“Right from the start, the plan for the new C4 envisaged a car to outperform its class, an exceptional model in every way. For the styling, we focused on official brand values like quality, comfort and character”. That’s how Citroën’s Director of Design, Jean Pierre Ploué starts his report to Auto & Design.
When they were offered the chance to design a replacement for the honest but dull Xara with something truly original, the Citroën team immediately sought a look to match the package for the new model. Initially, the plan was to create a single silhouette for both the three and the five-door versions.

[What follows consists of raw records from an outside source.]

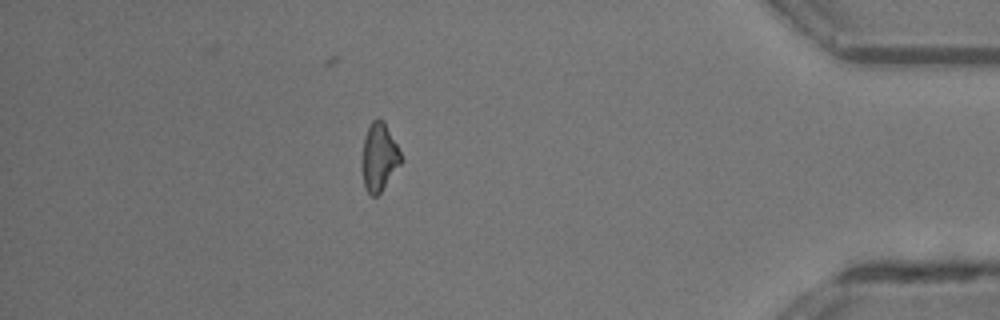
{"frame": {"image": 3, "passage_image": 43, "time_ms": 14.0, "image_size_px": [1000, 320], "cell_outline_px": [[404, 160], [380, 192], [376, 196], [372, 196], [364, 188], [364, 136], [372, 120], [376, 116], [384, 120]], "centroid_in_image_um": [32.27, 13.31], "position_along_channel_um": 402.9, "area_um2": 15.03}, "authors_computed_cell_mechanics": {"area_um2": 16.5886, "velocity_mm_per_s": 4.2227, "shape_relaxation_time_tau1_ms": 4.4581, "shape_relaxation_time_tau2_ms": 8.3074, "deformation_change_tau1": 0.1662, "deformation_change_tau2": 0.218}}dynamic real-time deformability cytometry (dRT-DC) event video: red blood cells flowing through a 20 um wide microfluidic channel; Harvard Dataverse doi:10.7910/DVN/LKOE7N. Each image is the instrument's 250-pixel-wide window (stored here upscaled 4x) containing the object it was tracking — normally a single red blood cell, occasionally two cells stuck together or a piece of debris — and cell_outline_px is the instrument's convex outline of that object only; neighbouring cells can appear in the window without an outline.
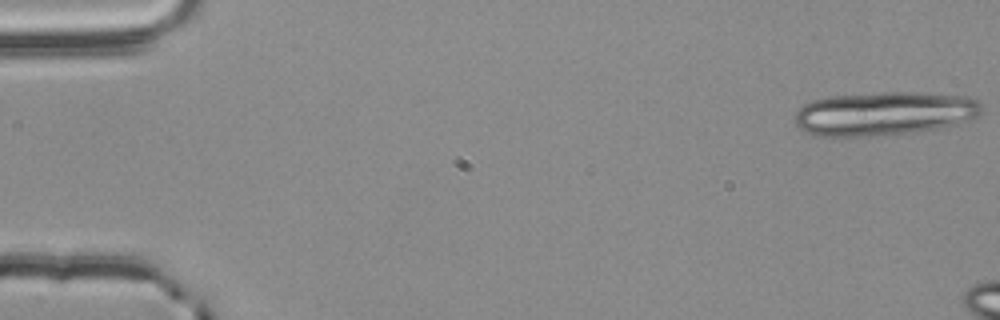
{"species": "common noctule bat (a hibernating species)", "species_latin": "Nyctalus noctula", "temperature_condition": "room temperature", "stored_images_in_passage": 7, "camera_frame_rate_fps": 3000, "um_per_image_px": 0.085, "animal": {"sex": "male", "body_mass_g": 20.4}, "frame": {"image": 1, "passage_image": 1, "time_ms": 0.0, "image_size_px": [1000, 320], "cell_outline_px": [[984, 108], [976, 116], [968, 120], [940, 128], [916, 132], [884, 136], [816, 136], [804, 132], [796, 124], [792, 116], [804, 104], [812, 100], [832, 96], [880, 92], [916, 92], [964, 96], [980, 100]], "centroid_in_image_um": [75.14, 9.66], "position_along_channel_um": 9.9, "area_um2": 48.15}}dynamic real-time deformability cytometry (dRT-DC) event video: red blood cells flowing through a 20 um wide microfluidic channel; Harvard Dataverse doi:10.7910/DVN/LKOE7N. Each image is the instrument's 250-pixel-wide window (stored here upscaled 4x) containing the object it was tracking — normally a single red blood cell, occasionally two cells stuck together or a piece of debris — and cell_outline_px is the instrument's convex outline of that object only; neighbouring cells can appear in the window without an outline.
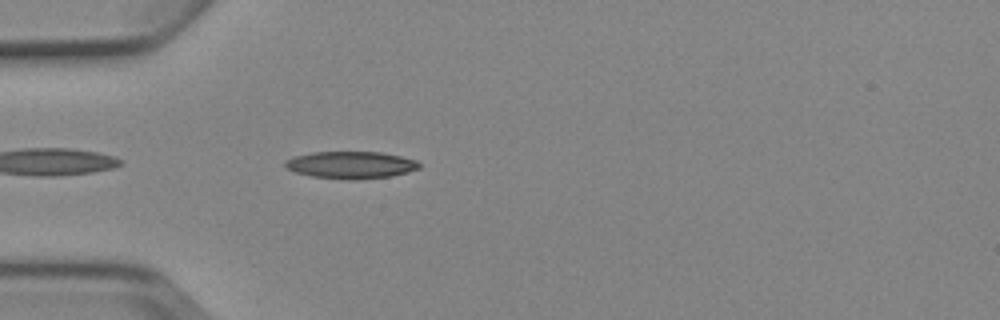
{"species": "Egyptian fruit bat (a non-hibernating species)", "species_latin": "Rousettus aegyptiacus", "temperature_condition": "cold", "stored_images_in_passage": 5, "camera_frame_rate_fps": 3000, "um_per_image_px": 0.085, "animal": {"sex": "female"}, "frame": {"image": 1, "passage_image": 5, "time_ms": 4.667, "image_size_px": [1000, 320], "cell_outline_px": [[420, 168], [408, 172], [392, 176], [312, 176], [296, 172], [288, 168], [284, 164], [284, 160], [296, 156], [312, 152], [380, 152], [400, 156], [416, 160], [420, 164]], "centroid_in_image_um": [29.84, 13.96], "position_along_channel_um": 55.2, "area_um2": 19.94}}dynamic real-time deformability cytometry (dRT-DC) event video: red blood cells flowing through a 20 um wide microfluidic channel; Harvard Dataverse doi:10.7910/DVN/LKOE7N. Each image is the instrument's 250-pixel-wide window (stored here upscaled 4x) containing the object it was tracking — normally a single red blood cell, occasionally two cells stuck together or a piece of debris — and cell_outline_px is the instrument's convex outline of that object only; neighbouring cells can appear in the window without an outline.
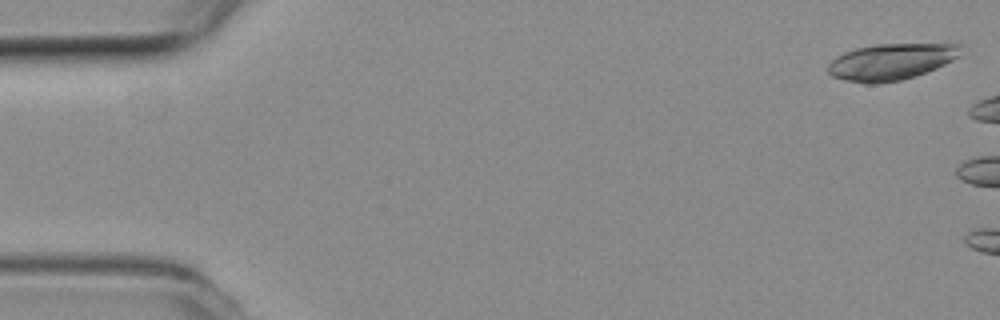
{"species": "common noctule bat (a hibernating species)", "species_latin": "Nyctalus noctula", "temperature_condition": "room temperature", "stored_images_in_passage": 6, "camera_frame_rate_fps": 3000, "um_per_image_px": 0.085, "animal": {"sex": "female", "body_mass_g": 19.3, "forearm_length_mm": 54.1}, "frame": {"image": 1, "passage_image": 2, "time_ms": 0.333, "image_size_px": [1000, 320], "cell_outline_px": [[964, 44], [960, 56], [936, 68], [916, 76], [900, 80], [876, 84], [868, 84], [844, 80], [832, 76], [828, 72], [828, 64], [836, 56], [844, 52], [856, 48], [876, 44], [956, 40]], "centroid_in_image_um": [75.89, 5.18], "position_along_channel_um": 9.1, "area_um2": 29.54}}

However, as Ploué explains, “the first design was so distinctive that we realised it wouldn’t suit the saloon. So we took a fortnight out to invent a new look for the 5-door, which involved redesigning the tail”.

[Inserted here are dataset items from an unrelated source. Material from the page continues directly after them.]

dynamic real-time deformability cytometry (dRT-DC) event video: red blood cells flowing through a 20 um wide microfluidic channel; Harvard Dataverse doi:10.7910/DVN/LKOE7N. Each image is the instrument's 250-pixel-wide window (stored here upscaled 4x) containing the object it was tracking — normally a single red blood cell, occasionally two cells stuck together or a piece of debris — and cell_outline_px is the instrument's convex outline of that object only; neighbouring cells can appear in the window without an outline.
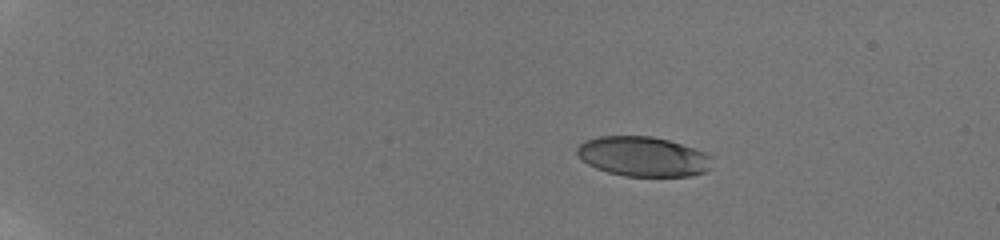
{"species": "human", "species_latin": "Homo sapiens", "temperature_condition": "room temperature", "stored_images_in_passage": 47, "camera_frame_rate_fps": 3000, "um_per_image_px": 0.085, "donor": {"sex": "male"}, "frame": {"image": 1, "passage_image": 1, "time_ms": 0.0, "image_size_px": [1000, 240], "cell_outline_px": [[716, 156], [708, 168], [704, 172], [688, 176], [624, 176], [608, 172], [596, 168], [588, 164], [576, 152], [576, 148], [584, 140], [600, 136], [652, 136], [668, 140]], "centroid_in_image_um": [54.67, 13.3], "position_along_channel_um": 30.3, "area_um2": 31.27}}
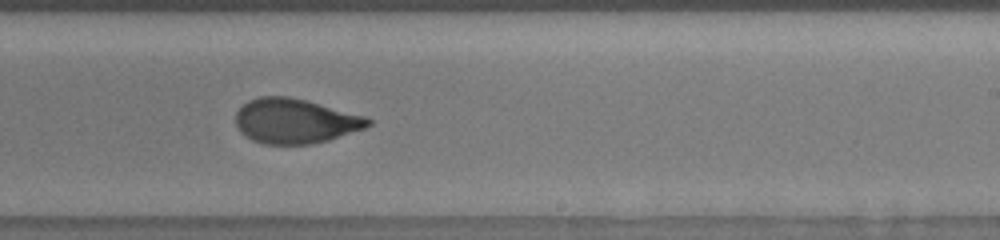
{"frame": {"image": 2, "passage_image": 29, "time_ms": 9.333, "image_size_px": [1000, 240], "cell_outline_px": [[372, 124], [364, 128], [328, 140], [312, 144], [264, 144], [252, 140], [240, 132], [236, 124], [236, 112], [248, 100], [260, 96], [288, 96], [368, 116], [372, 120]], "centroid_in_image_um": [25.09, 10.29], "position_along_channel_um": 263.9, "area_um2": 34.51}}
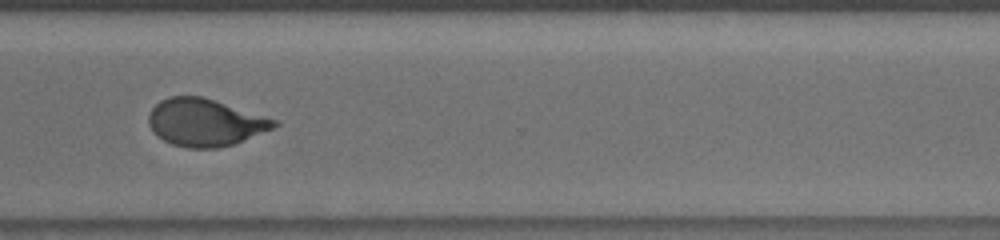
{"frame": {"image": 3, "passage_image": 36, "time_ms": 11.667, "image_size_px": [1000, 240], "cell_outline_px": [[280, 124], [272, 128], [232, 144], [216, 148], [188, 148], [172, 144], [164, 140], [152, 132], [148, 124], [148, 112], [160, 100], [168, 96], [204, 96], [276, 120]], "centroid_in_image_um": [17.36, 10.39], "position_along_channel_um": 353.2, "area_um2": 34.45}, "authors_computed_cell_mechanics": {"area_um2": 34.4488, "velocity_mm_per_s": 3.8231, "shape_relaxation_time_tau1_ms": 6.3751, "shape_relaxation_time_tau2_ms": 1.0457, "deformation_change_tau1": 0.2345, "deformation_change_tau2": 0.0689}}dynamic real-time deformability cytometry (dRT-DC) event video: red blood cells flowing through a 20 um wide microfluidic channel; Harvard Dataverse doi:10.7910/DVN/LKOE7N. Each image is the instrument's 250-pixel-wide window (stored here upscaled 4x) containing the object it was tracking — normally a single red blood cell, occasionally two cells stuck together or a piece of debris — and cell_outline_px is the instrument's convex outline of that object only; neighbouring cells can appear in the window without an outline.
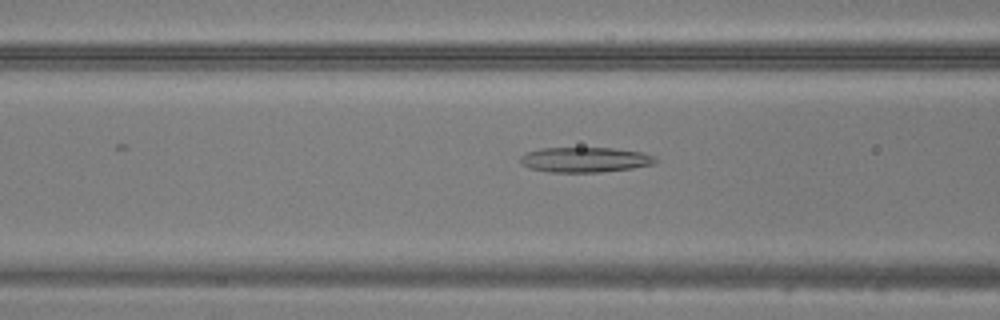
{"species": "common noctule bat (a hibernating species)", "species_latin": "Nyctalus noctula", "temperature_condition": "warm", "stored_images_in_passage": 48, "camera_frame_rate_fps": 3000, "um_per_image_px": 0.085, "animal": {"sex": "male", "body_mass_g": 20.5, "forearm_length_mm": 52.5}, "frame": {"image": 1, "passage_image": 19, "time_ms": 6.0, "image_size_px": [1000, 320], "cell_outline_px": [[656, 160], [652, 164], [632, 168], [600, 172], [548, 172], [528, 168], [520, 164], [520, 156], [528, 152], [540, 148], [612, 148], [640, 152], [652, 156]], "centroid_in_image_um": [49.64, 13.58], "position_along_channel_um": 117.0, "area_um2": 19.59}}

From then on, design work proceeded at a pace Ploué unhesitatingly describes as “extraordinary”. Obviously, it cost a lot more to develop two completely different body designs. However, the engineers and designers showed the management that the two roofs were actually very similar and that there was a way to arrange the same body panels into two very different looks.
Most of the differences can be seen on the tail, whereas the distinctive design of the nose with its double row of parallel chrome bars that rise at the centre of the radiator grille to form Citroën’s classic double chevron, is shared by both versions.
Jean-Pierre Ploué and his designers are visibly delighted with their creation and with the way the Citroën management allowed them to achieve it. “With the C4 we have a tautly roofed three-door with a distinctive look and something of the Airdream prototype and the C2 about it. The five-door is more “convivial” along C3, Pluriel or Picasso lines”.